WHAT YOU NEED TO DO:
Keep the lines exact and the pictures out as you repeat the following listing.
++++ ENTRIES PROVIDED
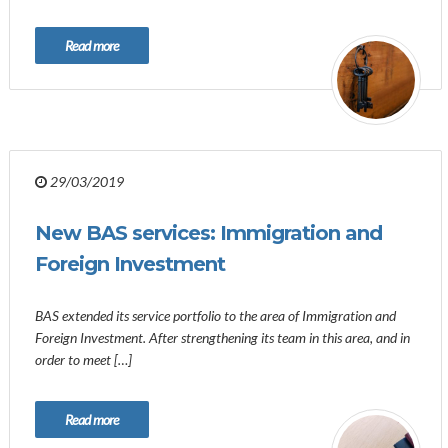
Read more
29/03/2019
New BAS services: Immigration and
Foreign Investment
BAS extended its service portfolio to the area of ​​Immigration and
Foreign Investment. After strengthening its team in this area, and in
order to meet […]
Read more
++++++++
SOLUTION TO THIS TASK:
Read more
29/03/2019
New BAS services: Immigration and
Foreign Investment
BAS extended its service portfolio to the area of ​​Immigration and
Foreign Investment. After strengthening its team in this area, and in
order to meet […]
Read more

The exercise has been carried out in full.